The two political conventions are over and the question is: who won?
We will know in a week or so. The Republicans, with a bland speech by Mitt Romney, a speech by Paul Ryan that drove the fact-checkers crazy, and with Clint Eastwood…, they did not have a strong convention. It seems that they received only the smallest of bounces in the polls, but the verdict is not in yet, for either party.
I would be surprised, though, if the Democrats do not come out ahead, thanks to the cumulative effect of the past three days in Charlotte. It had the better speeches and the greater enthusiasm. It had the unforgettable testimony by Michelle Obama and the equally unforgettable, masterly lecture by Bill Clinton. And, of course, last night it had Barack Obama himself, whose speech left the delegates enthusiastic and strengthened in their resolve to win in November, although he did not deliver another glorious, mesmerizing speech that we have almost been spoiled with. It was a good speech, more than ok, solid, and, at times, eloquent, but there was also somehow something missing.
Joe Klein on his blog in Time Magazine was disappointed. He wrote that the president did not close the deal and it left Klein him wondering what Obama will do in his second term, if he is re-elected. And John Cassidy in The New Yorker wrote that the president was playing it safe, short on new ideas and policy proposals, knowing he was head in the polls and not wanting to give the Republicans new ammunition.
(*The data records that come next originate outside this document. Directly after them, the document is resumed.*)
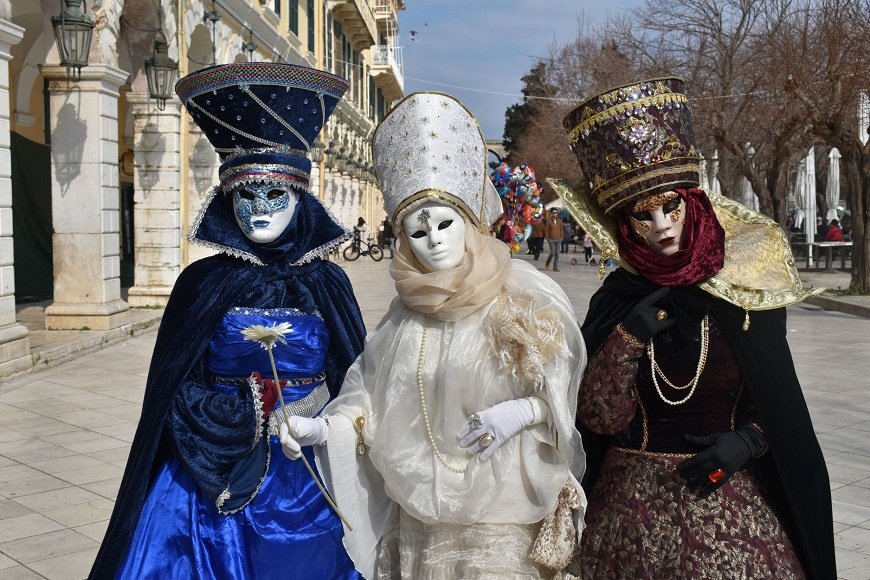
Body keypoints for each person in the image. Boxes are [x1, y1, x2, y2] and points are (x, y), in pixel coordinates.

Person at [279, 92, 588, 579]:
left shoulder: (522, 296)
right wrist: (325, 429)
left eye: (447, 224)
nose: (436, 240)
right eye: (419, 233)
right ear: (402, 240)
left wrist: (524, 411)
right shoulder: (404, 317)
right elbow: (369, 394)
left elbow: (564, 380)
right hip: (422, 514)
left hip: (505, 506)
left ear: (469, 225)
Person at [549, 77, 835, 579]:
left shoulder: (744, 292)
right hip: (628, 520)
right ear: (622, 223)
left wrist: (748, 442)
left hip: (729, 498)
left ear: (691, 202)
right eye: (643, 215)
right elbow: (595, 417)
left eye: (670, 207)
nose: (661, 225)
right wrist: (627, 338)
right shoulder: (617, 300)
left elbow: (779, 405)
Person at [89, 63, 366, 579]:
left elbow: (360, 383)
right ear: (226, 199)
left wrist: (322, 422)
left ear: (300, 199)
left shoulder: (327, 283)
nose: (260, 208)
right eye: (246, 195)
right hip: (208, 467)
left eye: (274, 195)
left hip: (308, 462)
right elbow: (175, 388)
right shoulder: (202, 283)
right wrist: (240, 413)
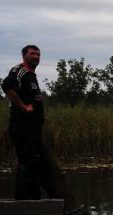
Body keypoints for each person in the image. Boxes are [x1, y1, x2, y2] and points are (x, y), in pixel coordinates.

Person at [1, 45, 72, 205]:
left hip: (33, 129)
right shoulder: (19, 70)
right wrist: (23, 107)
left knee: (34, 161)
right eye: (32, 54)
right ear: (24, 56)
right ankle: (28, 202)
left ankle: (27, 200)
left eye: (38, 54)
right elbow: (7, 87)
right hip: (22, 127)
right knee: (28, 163)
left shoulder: (31, 75)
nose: (36, 57)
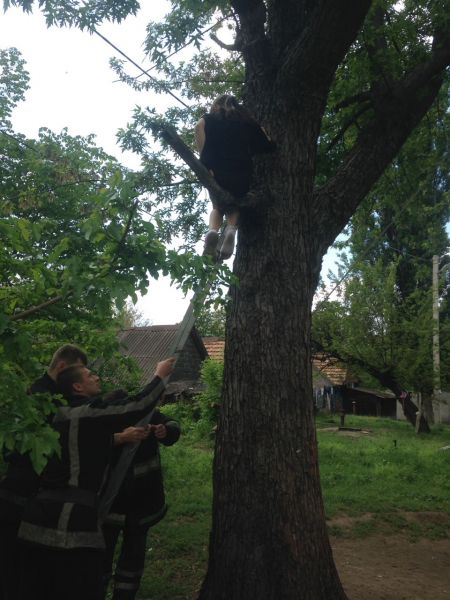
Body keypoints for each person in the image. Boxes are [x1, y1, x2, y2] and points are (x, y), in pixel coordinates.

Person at [17, 357, 175, 600]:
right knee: (81, 588)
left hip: (35, 522)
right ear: (78, 387)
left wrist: (120, 438)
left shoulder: (59, 415)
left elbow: (85, 448)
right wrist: (160, 375)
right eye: (90, 375)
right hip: (70, 524)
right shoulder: (87, 413)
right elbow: (137, 405)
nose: (97, 377)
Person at [0, 344, 88, 600]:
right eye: (76, 371)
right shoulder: (41, 398)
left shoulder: (51, 394)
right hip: (19, 496)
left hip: (28, 497)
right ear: (61, 367)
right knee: (13, 570)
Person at [102, 397, 181, 600]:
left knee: (133, 559)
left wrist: (166, 430)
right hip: (109, 508)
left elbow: (172, 423)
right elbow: (88, 443)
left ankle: (125, 595)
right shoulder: (104, 417)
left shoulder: (148, 415)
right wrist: (121, 437)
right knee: (100, 557)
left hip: (142, 506)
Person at [195, 94, 275, 259]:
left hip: (217, 171)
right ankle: (231, 229)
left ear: (216, 105)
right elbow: (266, 146)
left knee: (217, 206)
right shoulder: (245, 122)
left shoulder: (208, 119)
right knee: (235, 204)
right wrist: (266, 135)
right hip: (241, 172)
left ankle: (212, 231)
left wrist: (206, 164)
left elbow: (199, 127)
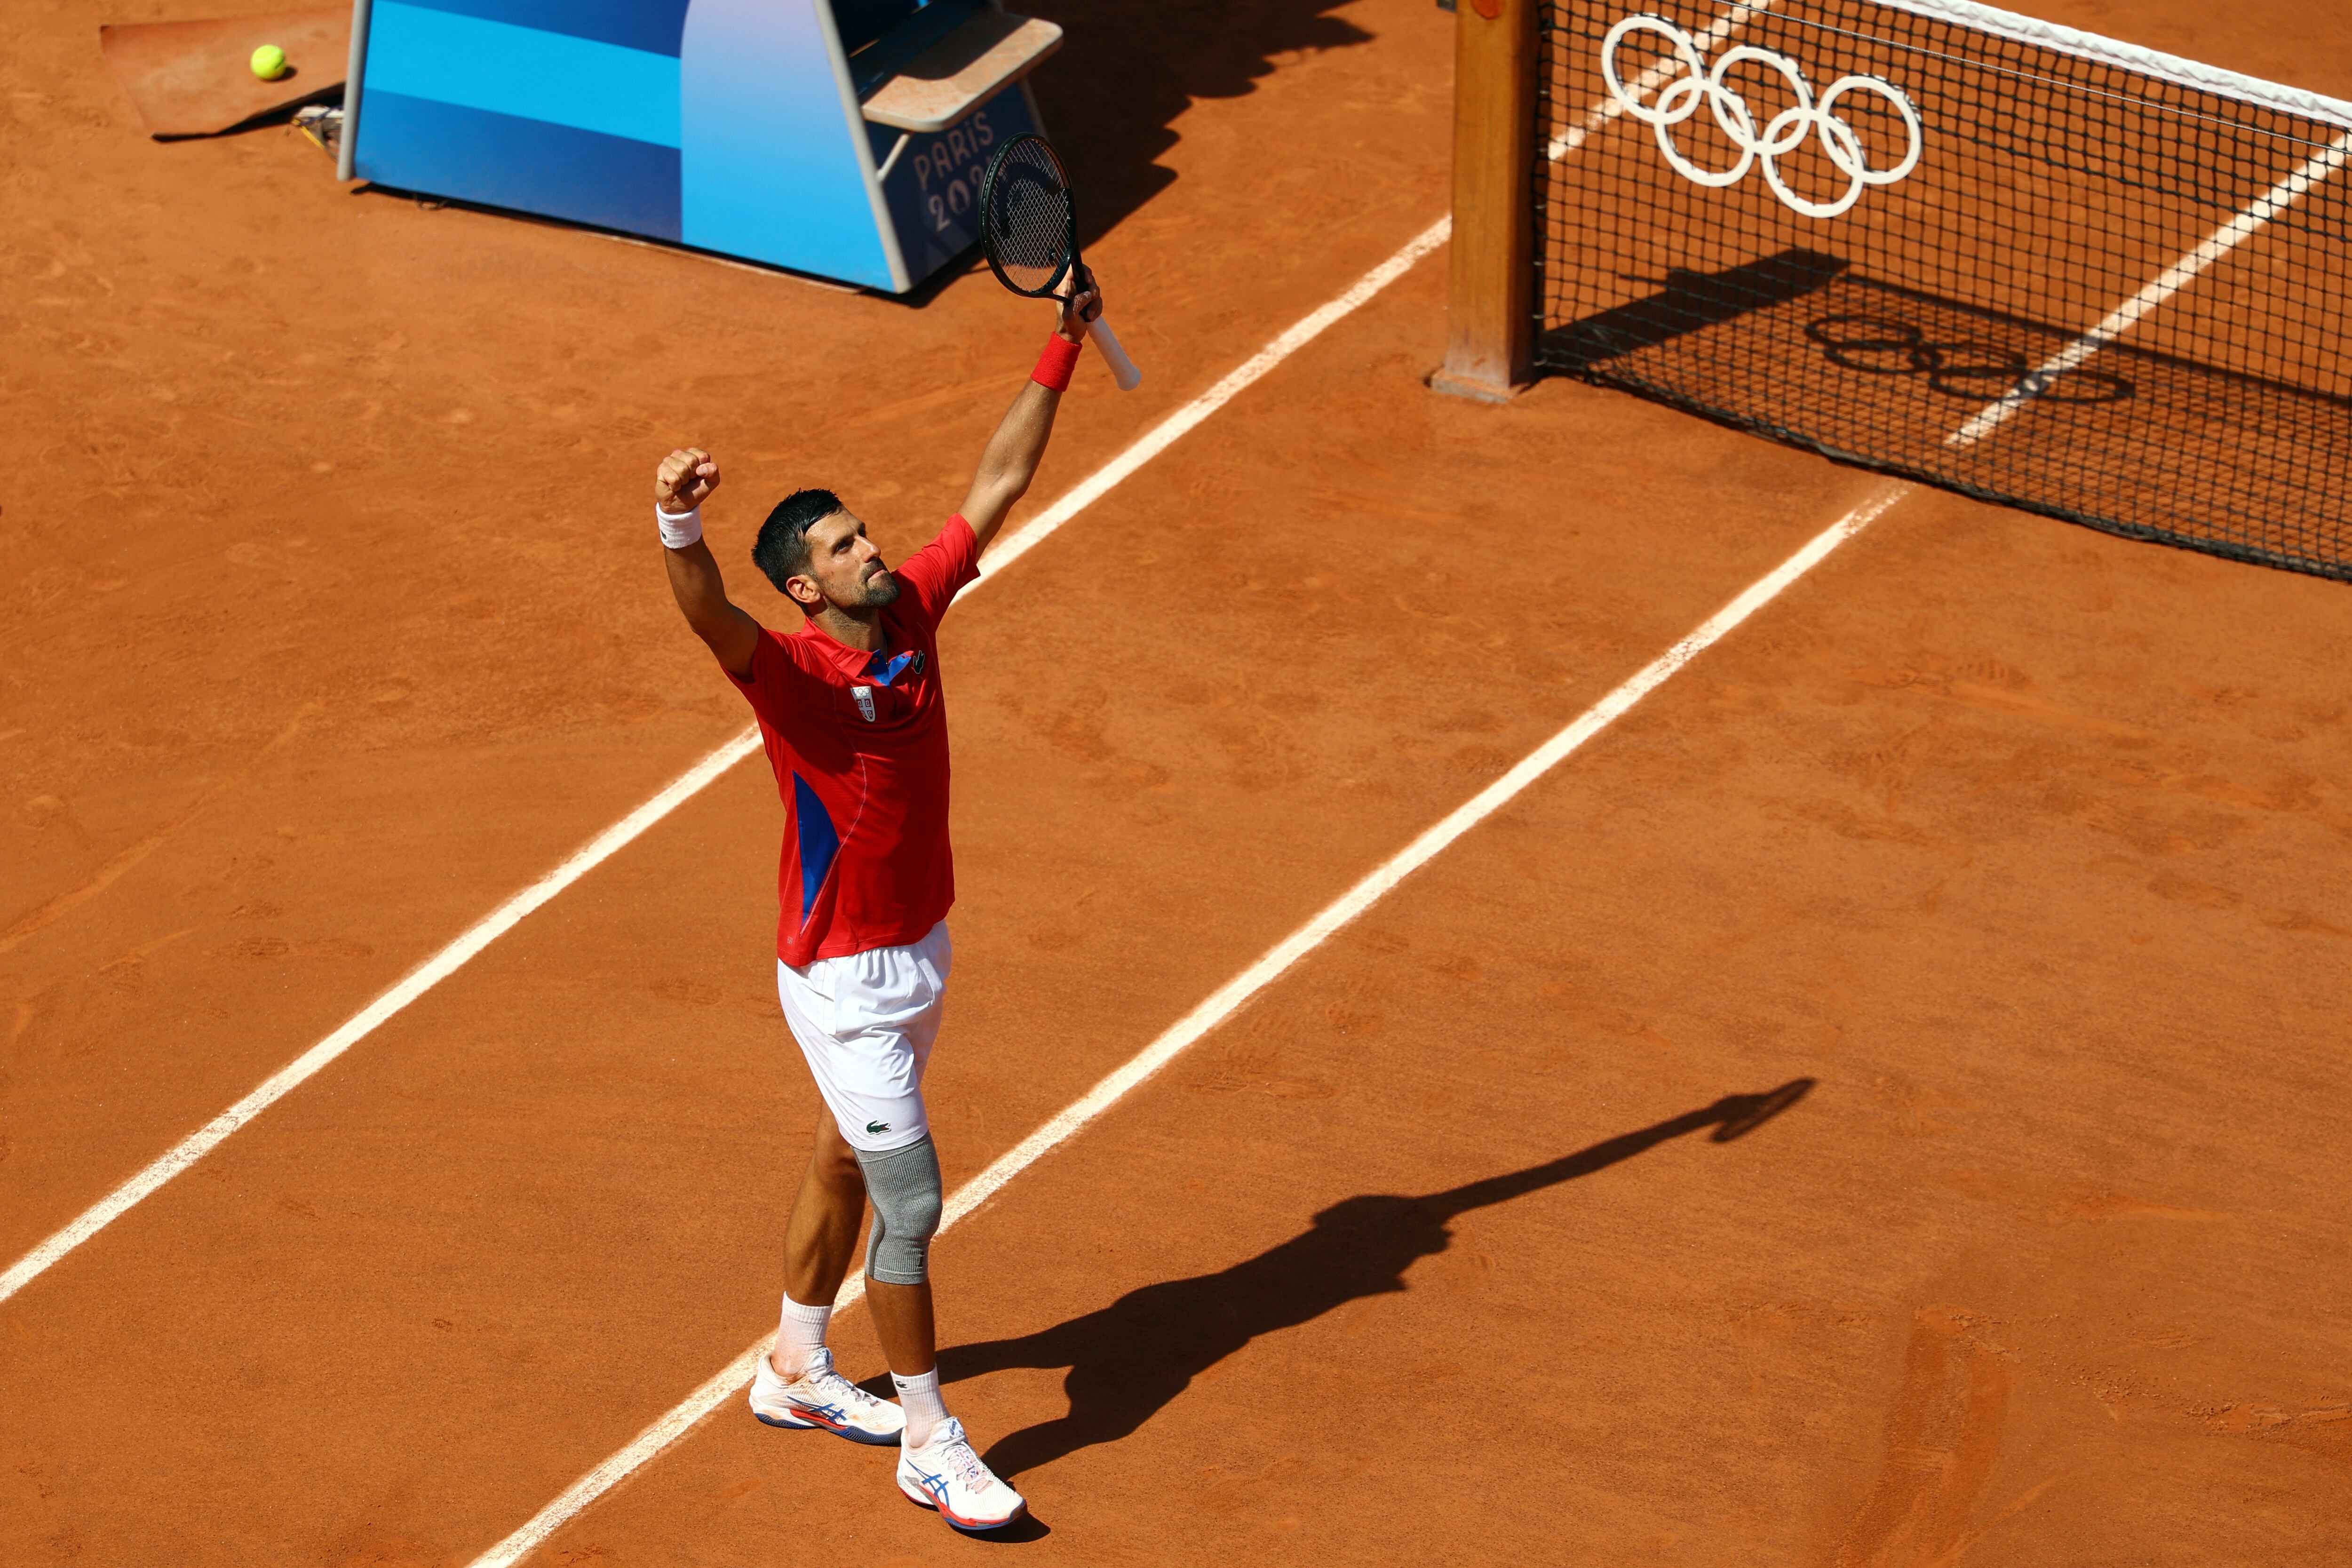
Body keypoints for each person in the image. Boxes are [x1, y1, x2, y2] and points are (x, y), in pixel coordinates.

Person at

I don’t know, maybe our expectations were set too high, maybe we failed to take into account the fact that, this time, it was the President speaking, not a young State Senator like in 2004, or a presidential candidate like in 2008. Here was a battle-hardened leader of the country, who had been dealt an awful hand, and who realized that things were not improving as fast as he, or the country, would like. Yet, he said that the country was better off today than four years ago and that the choice in November was one between going forward and turning back to the failed policies of the Bush years, policies that got us in this fix in the first place.
“All they have to offer is the same prescription they’ve had for the last thirty years: “Have a surplus? Try a tax cut.” “Deficit too high? Try another.” “Feel a cold coming on? Take two tax cuts, roll back some regulations, and call us in the morning!”
And, he asked for more time:
“I won’t pretend the path I’m offering is quick or easy. I never have. You didn’t elect me to tell you what you wanted to hear. You elected me to tell you the truth. And the truth is it will take more than a few years for us to solve challenges that have built up over decades.”
Today, on Friday morning, the hard reality struck when the latest job figures were published, pointing to a continued slow recovery. Only 96,000 new jobs were created in August, although unemployment decreased from 8.3 to 8.1 percent, but mostly because so many had stopped looking for a job.
Will such numbers decide the election or will the American people let Obama continue his unfinished work? That’s the big question.